CHALLENGE 1
According to the geothermal article, how deep are the wells drilled for geoexchange?
CHALLENGE 2
Please rewrite the part of the geothermal article starting with "Power from the" and going on through "capabilities and costs.", swapping "net zero carbon future" for "low-carbon future".

PASSAGE TO READ
Power from the ground up: The geothermal spectrum
Geothermal vs geoexchange – deciphering what’s possible with each technology.
August 29, 2022 By Greenhouse Canada
As greenhouse producers look towards a net zero carbon future, alternatives to fossil fuels start to look increasingly attractive, and geothermal is one of them.
But there’s still confusion around the terminology. Vice-president of Geothermal Canada and president of the geothermal power project, Alberta No. 1, geologist Catherine Hickson, PhD, says it has been and continues to be one of the biggest problems she’s faced in the sector over her 40-year career. Unbeknownst to many, the term “geothermal energy” actually points to a range of technologies, each with differing capabilities and costs.
“At the one extreme, we’re talking about drilling deep wells and bringing those brines to the surface,” she says. Known as “deep geothermal” or “conventional geothermal,” this technology taps into the earth’s intrinsic heat, often requiring the drilling of wells at least one to one-and-a-half kilometres into the earth. It can also take advantage of secondary heat, using the hot brine left from geothermal power generation of electricity.
At the other end of the technological spectrum is geoexchange, a form of shallow geothermal that uses the earth as a battery rather than a heat source. “We’re taking warm air and putting it into the subsurface [of the earth],” she says. “We still need to drill wells, but they’re very shallow – 60 metres, sometimes even less.” A closed-loop system, geoexchange typically takes anti-freeze or another fluid to carry the heat and circulate it through the pipes. “In the summertime, it’s hot, and the heat goes down into the ground. In the wintertime, it’s extracted and used for heating purposes.”
Conventional runs deep
When evaluating the site for potential deep geothermal projects, there are two pieces to consider: the type of rock and the temperature of the geothermal brine. Generally, the lower the temperature, the greater the amount of fluid that needs to be flowed.

LISTING
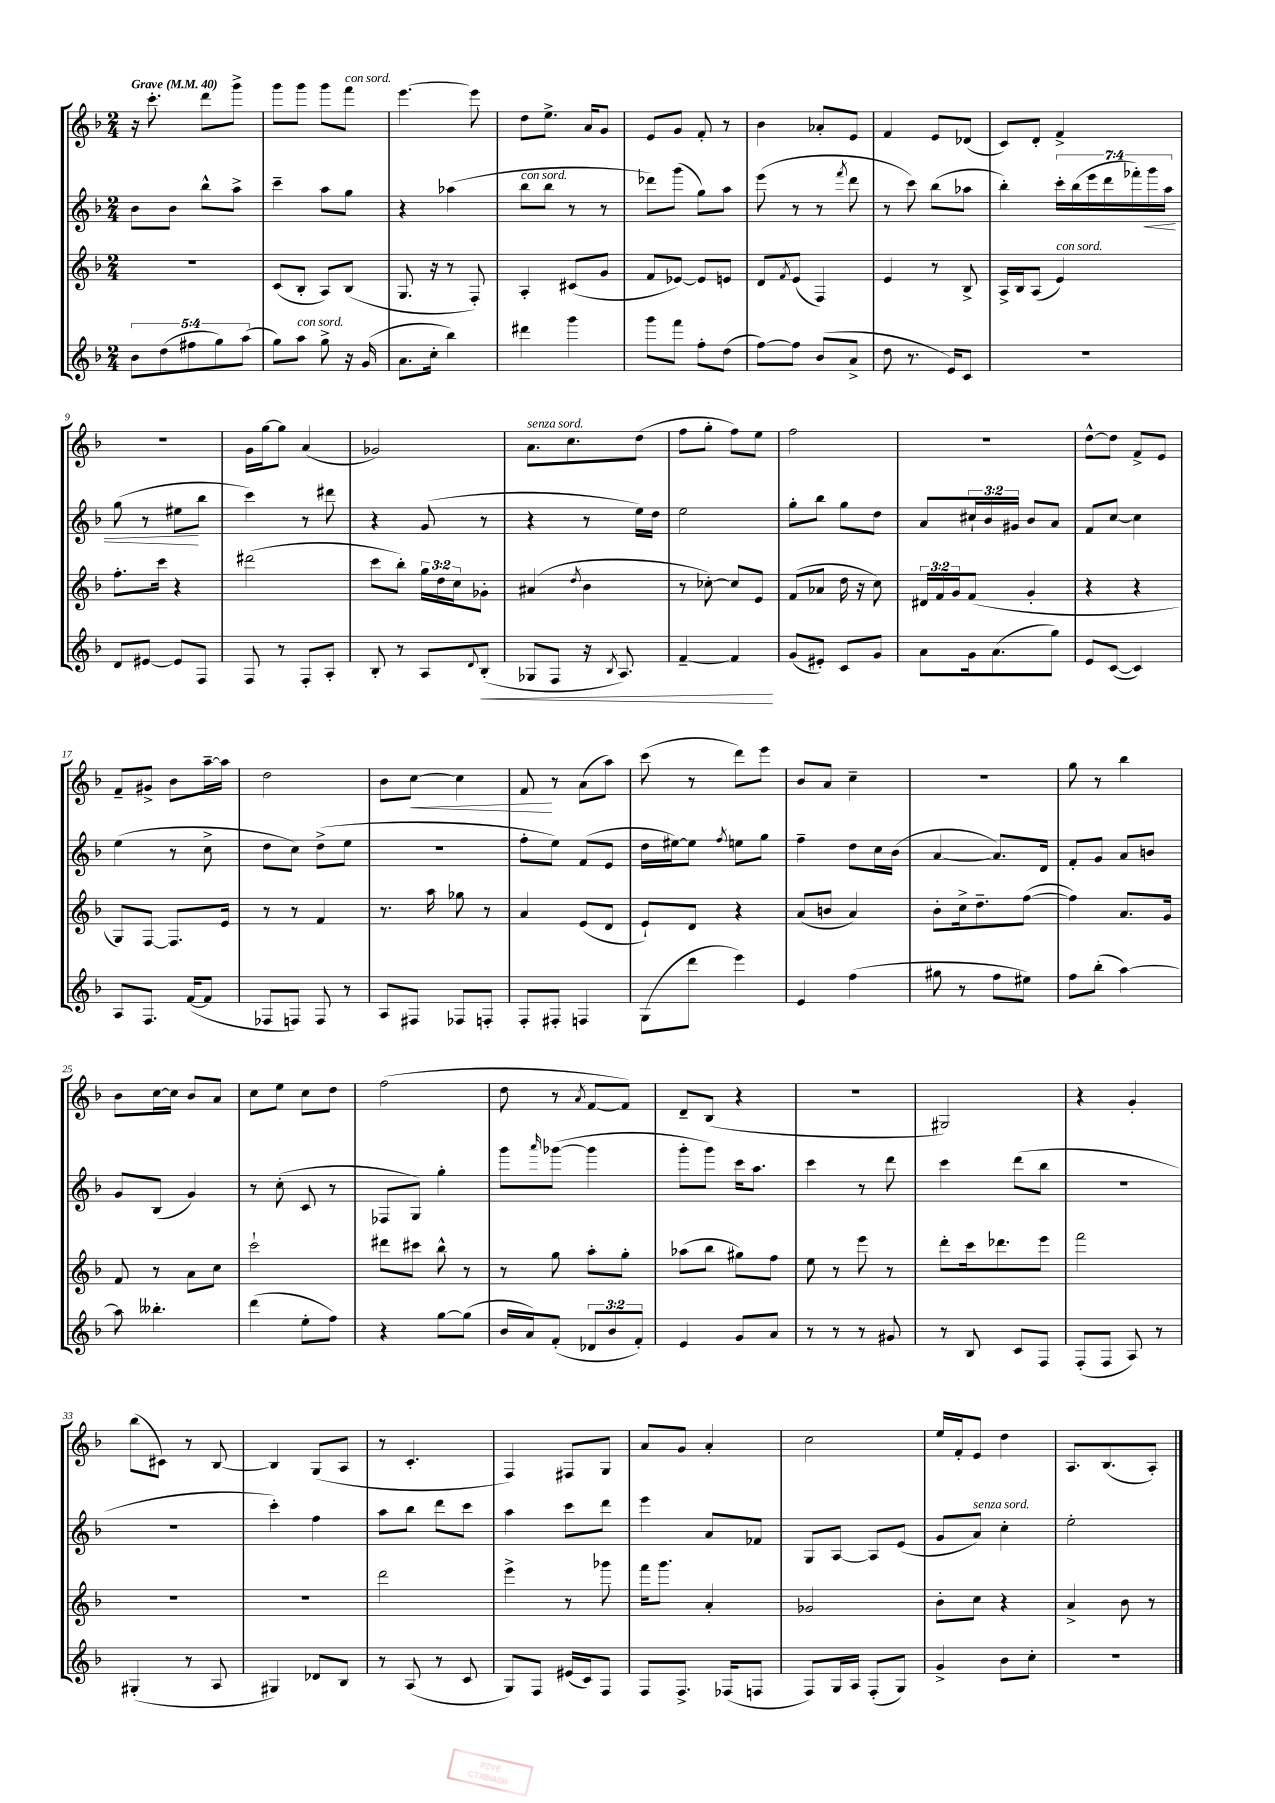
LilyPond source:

<<
\new StaffGroup <<
\new Staff = "s0" {
    \clef treble \key f \major \numericTimeSignature \time 2/4 \tempo "Grave" 4 = 40
    r16 c'''8.-. d'''8 g'''8-> |
    g'''8 g'''8 g'''8 f'''8^\markup { \italic "con sord." } |
    e'''4.~ e'''8 |
    d''8 e''8.-> a'16 g'8 |
    e'8 g'8 f'8-. r8 |
    bes'4 aes'8-. e'8 |
    f'4 e'8 des'8( |
    c'8) d'8-. f'4-> |
    R2 |
    g'16 g''16~ g''8 a'4( |
    ges'2) |
    a'8.^\markup { \italic "senza sord." } c''8. d''8( |
    f''8 g''8-. f''8) e''8 |
    f''2 |
    r2 |
    d''8~-^ d''8 f'8-> e'8 |
    f'8-- gis'8-> bes'8 a''16~-- a''16 |
    d''2 |
    bes'8 c''8~\< c''4 |
    f'8\! r8 a'8( a''8) |
    c'''8( r8 d'''8) e'''8 |
    bes'8 a'8 c''4-- |
    r2 |
    g''8 r8 bes''4 |
    bes'8 c''16~ c''16 bes'8 a'8 |
    c''8 e''8 c''8 d''8 |
    f''2( |
    d''8 r8 \acciaccatura { a'8 } f'8~ f'8) |
    d'8-- bes8( r4 |
    r2 |
    gis2) |
    r4 g'4-. |
    bes''8( cis'8) r8 bes8~ |
    bes4 g8( a8 |
    r8 c'4.-. |
    f4) fis8 g8 |
    a'8 g'8 a'4-. |
    c''2 |
    e''16 f'16-. e'8 d''4 |
    a8. bes8.( a8-.) \bar "|." |
}
\new Staff = "s1" {
    \clef treble \key f \major \numericTimeSignature \time 2/4 \override Staff.TupletNumber.text = #tuplet-number::calc-fraction-text
    bes'8 bes'8 bes''8-^ a''8-> |
    c'''4-- a''8 g''8 |
    r4 aes''4( |
    bes''8^\markup { \italic "con sord." } bes''8 r8 r8 |
    des'''8) g'''8( g''8) a''8 |
    e'''8( r8 r8 \acciaccatura { f'''8 } d'''8 |
    r8 c'''8) bes''8( aes''8 |
    bes''4-.) \tuplet 7/4 { c'''16-. bes''16( e'''16 d'''16 fes'''16-.) g'''16\< a''16 } |
    g''8( r8 eis''8\! bes''8 |
    c'''4) r8 dis'''8 |
    r4 g'8( r8 |
    r4 r8 e''16) d''16 |
    e''2 |
    g''8-. bes''8 g''8 d''8 |
    a'8 \tuplet 3/2 { cis''16-! bes'16 gis'16 } bes'8 a'8 |
    f'8 c''8~ c''4 |
    e''4( r8 c''8-> |
    d''8 c''8) d''8->( e''8 |
    R2 |
    f''8-. e''8) f'8( e'8 |
    d''16 eis''16~) eis''8 \acciaccatura { f''8 } e''8 g''8 |
    f''4-- d''8 c''16 bes'16( |
    a'4~ a'8.) d'16 |
    f'8-. g'8 a'8 b'8 |
    g'8 bes8( g'4) |
    r8 c''8-.( c'8 r8 |
    fes8 g8) g''4-. |
    g'''8 \grace { a'''16 } ges'''8~( ges'''4 |
    g'''8-. g'''8) c'''16 a''8. |
    c'''4 r8 d'''8 |
    c'''4 d'''8( bes''8 |
    r2 |
    R2 |
    c'''4-.) f''4 |
    a''8 bes''8 d'''8 c'''8 |
    a''4 c'''8 d'''8 |
    e'''4 a'8 fes'8 |
    g8 a8~ a8 e'8( |
    g'8 a'8^\markup { \italic "senza sord." }) c''4-. |
    e''2-. \bar "|." |
}
\new Staff = "s2" {
    \clef treble \key f \major \numericTimeSignature \time 2/4 \override Staff.TupletNumber.text = #tuplet-number::calc-fraction-text
    R2 |
    c'8( bes8-. a8) bes8( |
    g8. r16 r8 f8-.) |
    a4-. cis'8( g'8 |
    f'8 ees'8~) ees'8 e'8 |
    d'8 \acciaccatura { f'8 } e'8( f4) |
    e'4 r8 bes8-> |
    a16-> bes16 a8( e'4^\markup { \italic "con sord." }) |
    f''8.-. c'''16 r4 |
    dis'''2( |
    c'''8 bes''8-.) \tuplet 3/2 { g''16 d''16 c''16 } ges'8-. |
    ais'4( \acciaccatura { d''8 } bes'4 |
    r8 ces''8~-.) ces''8 e'8 |
    f'8( aes'8 d''16 r16 c''8) |
    \tuplet 3/2 { dis'16 f'16 g'16 } f'8( g'4-. |
    r4 r4 |
    g8) f8~ f8. e'16 |
    r8 r8 f'4 |
    r8. a''16 ges''8 r8 |
    a'4 e'8( d'8 |
    e'8-!) d'8 r4 |
    a'8( b'8 a'4) |
    bes'8-. c''16-> d''8.-- f''8~( |
    f''4) a'8. g'16 |
    f'8 r8 a'8 c''8 |
    c'''2-! |
    dis'''8 cis'''8 bes''8-^ r8 |
    r8 g''8 a''8-. g''8-. |
    aes''8( bes''8 gis''8) f''8 |
    e''8 r8 e'''8 r8 |
    d'''8-. c'''16 des'''8. e'''8 |
    f'''2 |
    r2 |
    R2 |
    d'''2 |
    e'''4-> r8 ges'''8 |
    f'''16 g'''8. a'4-. |
    ges'2 |
    bes'8-. c''8 r4 |
    a'4-> bes'8 r8 \bar "|." |
}
\new Staff = "s3" {
    \clef treble \key f \major \numericTimeSignature \time 2/4 \override Staff.TupletNumber.text = #tuplet-number::calc-fraction-text
    \tuplet 5/4 { bes'8 d''8( fis''8 g''8) a''8( } |
    g''8) a''8^\markup { \italic "con sord." } g''8-> r16 g'16( |
    a'8. c''16-. bes''4) |
    dis'''4 g'''4 |
    g'''8 f'''8 f''8-. d''8( |
    f''8~) f''8 bes'8( a'8-> |
    d''8 r8. e'16) c'8 |
    R2 |
    d'8 eis'8~ eis'8 f8 |
    f8 r8 f8-. a8-. |
    bes8-. r8 a8 \appoggiatura { d'8 } bes8-.\<( |
    ges8 f8 r16 \acciaccatura { bes8 } a8.) |
    f'4~-- f'4\! |
    g'8( eis'8-.) c'8 g'8 |
    a'8 g'16 a'8.( g''8) |
    e'8 c'8~( c'4) |
    a8 f8. f'16~( f'8 |
    fes8 f8) f8 r8 |
    a8 fis8 fes8 f8-. |
    f8-. fis8-. f4 |
    g8( d'''8 e'''4) |
    e'4 f''4( |
    gis''8 r8 f''8 eis''8) |
    f''8 bes''8-.( a''4~) |
    a''8 beses''4.-. |
    d'''4( e''8-. f''8) |
    r4 g''8~ g''8( |
    bes'16 a'16) f'8-.( \tuplet 3/2 { des'8 bes'8 f'8-.) } |
    e'4 g'8 a'8 |
    r8 r8 r8 gis'8 |
    r8 bes8 c'8 f8 |
    f8-.( f8 a8) r8 |
    gis4-.( r8 a8 |
    gis4) des'8 bes8 |
    r8 a8( r8 c'8 |
    g8) f8 eis'16( c'16) f8 |
    f8 f8.-> fes16( f8 |
    f8) g16 a16 f8-.( g8) |
    g'4-> bes'8 c''8-. |
    r2 \bar "|." |
}
>>
>>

FULL OUTPUT 1
They are very shallow, 60 metres and sometimes even less.

FULL OUTPUT 2
Power from the ground up: The geothermal spectrum
Geothermal vs geoexchange – deciphering what’s possible with each technology.
August 29, 2022 By Greenhouse Canada
As greenhouse producers look towards a low-carbon future, alternatives to fossil fuels start to look increasingly attractive, and geothermal is one of them.
But there’s still confusion around the terminology. Vice-president of Geothermal Canada and president of the geothermal power project, Alberta No. 1, geologist Catherine Hickson, PhD, says it has been and continues to be one of the biggest problems she’s faced in the sector over her 40-year career. Unbeknownst to many, the term “geothermal energy” actually points to a range of technologies, each with differing capabilities and costs.